Quer dizer, afinal o sistema não era mais do que o famigerado “golpe dos postais”, o sistema da D. Branca: Os novos “patos” é que vão sustentando os sistema até ao previsível colapso.
A D. Branca foi presa, fico a aguardar quem vai ser preso quando gorarem de vez as minhas expectativas.

2006-04-28

Eu sou um senhor responsável

O Irão é que não.
Eu tive uma licença de porte de arma de defesa, porque sou responsável.
O Irão é que não.
Eu sou português, portanto pertenço a um país responsável com 900 anos..
O Irão é que não. Parece que já foi um império mas já ninguém se lembra, nem quer saber.
Portugal começa timidamente o caminho para utilizar a energia nuclear, está muito bem, Portugal é um país responsável.
O Irão, não pode, não é responsável, o que ele quer é a bomba, toda a gente sabe.
A bomba é só para países responsáveis.
O Irão não é um país responsável.
A bomba é só para a Europa, Israel, a Índia, enfim, os responsáveis que não a vão utilizar à doida.

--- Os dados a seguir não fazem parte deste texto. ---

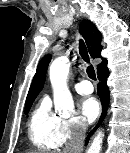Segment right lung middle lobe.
<instances>
[{
	"label": "right lung middle lobe",
	"instance_id": "1",
	"mask_svg": "<svg viewBox=\"0 0 130 153\" xmlns=\"http://www.w3.org/2000/svg\"><path fill=\"white\" fill-rule=\"evenodd\" d=\"M32 103H33V101L29 102V103H26V105H25V114H27L29 112V109H30Z\"/></svg>",
	"mask_w": 130,
	"mask_h": 153
}]
</instances>
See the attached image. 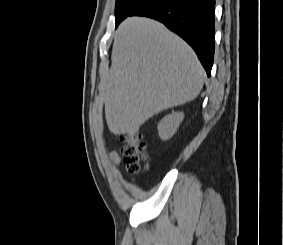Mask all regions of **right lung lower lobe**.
Returning a JSON list of instances; mask_svg holds the SVG:
<instances>
[{"label": "right lung lower lobe", "instance_id": "98d812e1", "mask_svg": "<svg viewBox=\"0 0 283 245\" xmlns=\"http://www.w3.org/2000/svg\"><path fill=\"white\" fill-rule=\"evenodd\" d=\"M215 0H147L128 16H147L164 23L195 50L207 75L214 58Z\"/></svg>", "mask_w": 283, "mask_h": 245}]
</instances>
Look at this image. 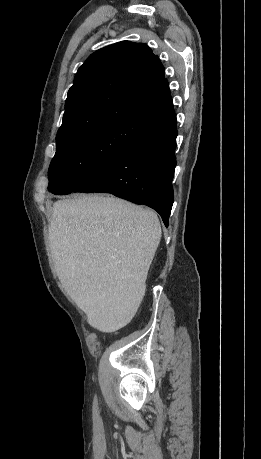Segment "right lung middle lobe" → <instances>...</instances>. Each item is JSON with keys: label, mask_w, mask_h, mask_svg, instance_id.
Segmentation results:
<instances>
[{"label": "right lung middle lobe", "mask_w": 261, "mask_h": 459, "mask_svg": "<svg viewBox=\"0 0 261 459\" xmlns=\"http://www.w3.org/2000/svg\"><path fill=\"white\" fill-rule=\"evenodd\" d=\"M148 128L144 123L116 121L56 139L48 190L53 194H69L119 157Z\"/></svg>", "instance_id": "right-lung-middle-lobe-1"}]
</instances>
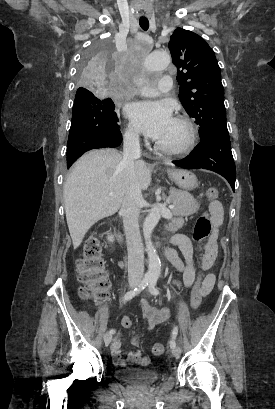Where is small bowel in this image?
<instances>
[{"mask_svg": "<svg viewBox=\"0 0 275 409\" xmlns=\"http://www.w3.org/2000/svg\"><path fill=\"white\" fill-rule=\"evenodd\" d=\"M209 210L212 218L213 229L211 235L204 247V252L201 257L200 267L202 270H209L216 259L217 256V236L219 228L223 221V210L220 203L209 204ZM172 244L176 245L184 261L181 260L177 252L168 248L166 250V256L173 267L182 274V286L184 288H190L195 281V269L193 266V245L190 239L183 234H175L171 240ZM215 284V276L213 274H208L203 282L206 294H208ZM175 285V284H173ZM138 310L144 319V327L146 329H154L158 324L165 322L169 317V310L165 307L158 308L148 303L147 301H140L138 304ZM121 325L123 328H131L133 322L129 317L122 318ZM135 342H140V334H136ZM111 355L114 363L117 366L124 367L129 364L140 363L141 365H148L150 360L148 357H141L139 352H132L127 355V357L121 356V343L118 338L114 339L111 345Z\"/></svg>", "mask_w": 275, "mask_h": 409, "instance_id": "obj_1", "label": "small bowel"}]
</instances>
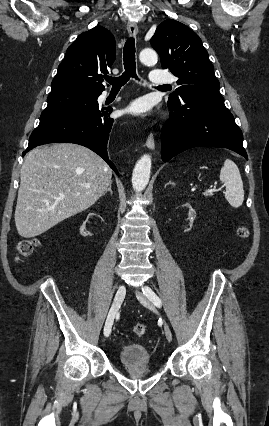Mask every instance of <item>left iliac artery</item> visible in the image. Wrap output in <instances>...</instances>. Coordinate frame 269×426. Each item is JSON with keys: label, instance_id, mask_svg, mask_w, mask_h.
<instances>
[{"label": "left iliac artery", "instance_id": "obj_1", "mask_svg": "<svg viewBox=\"0 0 269 426\" xmlns=\"http://www.w3.org/2000/svg\"><path fill=\"white\" fill-rule=\"evenodd\" d=\"M143 294L157 307L161 306V300L159 297L149 288L145 287L142 289Z\"/></svg>", "mask_w": 269, "mask_h": 426}]
</instances>
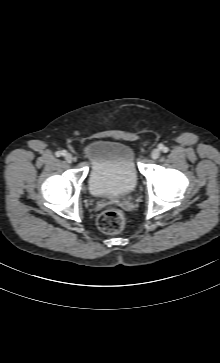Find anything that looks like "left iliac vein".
<instances>
[{
    "mask_svg": "<svg viewBox=\"0 0 220 363\" xmlns=\"http://www.w3.org/2000/svg\"><path fill=\"white\" fill-rule=\"evenodd\" d=\"M160 156V150L159 149H154L152 152H151V157L152 159H158Z\"/></svg>",
    "mask_w": 220,
    "mask_h": 363,
    "instance_id": "obj_1",
    "label": "left iliac vein"
}]
</instances>
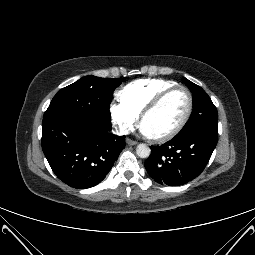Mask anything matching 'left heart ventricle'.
Wrapping results in <instances>:
<instances>
[{
    "label": "left heart ventricle",
    "mask_w": 255,
    "mask_h": 255,
    "mask_svg": "<svg viewBox=\"0 0 255 255\" xmlns=\"http://www.w3.org/2000/svg\"><path fill=\"white\" fill-rule=\"evenodd\" d=\"M188 106L187 94L177 90L150 113L143 122L152 136L163 135L175 128L182 120Z\"/></svg>",
    "instance_id": "1"
}]
</instances>
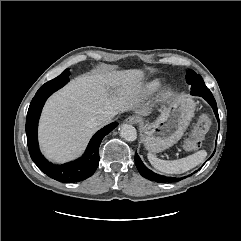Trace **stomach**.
Returning a JSON list of instances; mask_svg holds the SVG:
<instances>
[{
	"mask_svg": "<svg viewBox=\"0 0 241 241\" xmlns=\"http://www.w3.org/2000/svg\"><path fill=\"white\" fill-rule=\"evenodd\" d=\"M196 103L187 95H179L161 110L155 121L140 120L145 148L159 153L176 144L194 116Z\"/></svg>",
	"mask_w": 241,
	"mask_h": 241,
	"instance_id": "1",
	"label": "stomach"
}]
</instances>
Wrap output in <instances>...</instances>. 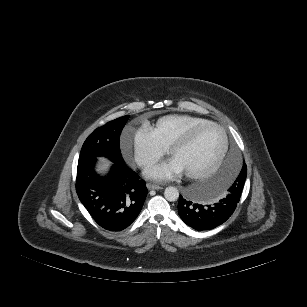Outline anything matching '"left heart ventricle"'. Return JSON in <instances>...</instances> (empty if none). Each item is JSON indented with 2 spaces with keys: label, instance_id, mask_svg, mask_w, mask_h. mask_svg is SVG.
<instances>
[{
  "label": "left heart ventricle",
  "instance_id": "left-heart-ventricle-1",
  "mask_svg": "<svg viewBox=\"0 0 307 307\" xmlns=\"http://www.w3.org/2000/svg\"><path fill=\"white\" fill-rule=\"evenodd\" d=\"M223 144L220 131L212 126L199 131L185 147L177 150L174 159L186 172H198L209 168L219 155Z\"/></svg>",
  "mask_w": 307,
  "mask_h": 307
}]
</instances>
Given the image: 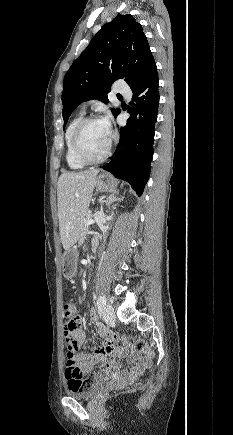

Era só o que faltava!.
Os EUA, que são os mais responsáveis de todos também podem ter a bomba, porque a não vão utilizar nos países responsáveis, só o fizeram no Japão quando ele não era responsável, agora já não vão deitar bombas no Japão, nem pensar!, agora e só se for preciso, só se deitam bombas no Irão !
E é bem feita, para ver se fica mais responsável.

2006-04-27

Reflexões privadas sobre Chernobil

Foi há 20 anos, a notícia chegou-me como as de todas as grandes catástrofes, tocou-me a razão e um pouco também o coração mas à distância, vivido na segurança de quem está longe, ainda que alguns profetas da desgraça não se cansassem de nos dizer que nem sequer aqui estávamos seguros.
Foi só há 2 anos na Polónia que senti Chernobil. Aí estava ainda na memória de todos: medos reais, restrições reais, 18 anos depois ainda estava bem presente o seu fantasma.
Mas foi aí também que senti outra catástrofe, a segunda guerra mundial, por todo o lado ainda, em muitos edifícios, em muitos rostos, sempre tão presente fazendo-me ganhar a consciência da fragilidade da Europa e, por outro lado, a da nossa singularidade.
Não sei se é Nossa Senhora de Fátima que nos protege, como se disse quando mudou o vento que fez devolver à Galiza o derrame do “Prestige” que os espanhóis tanto quiseram empurrar para nós, mas que temos sido um “ditoso reino” já não tenho qualquer dúvida.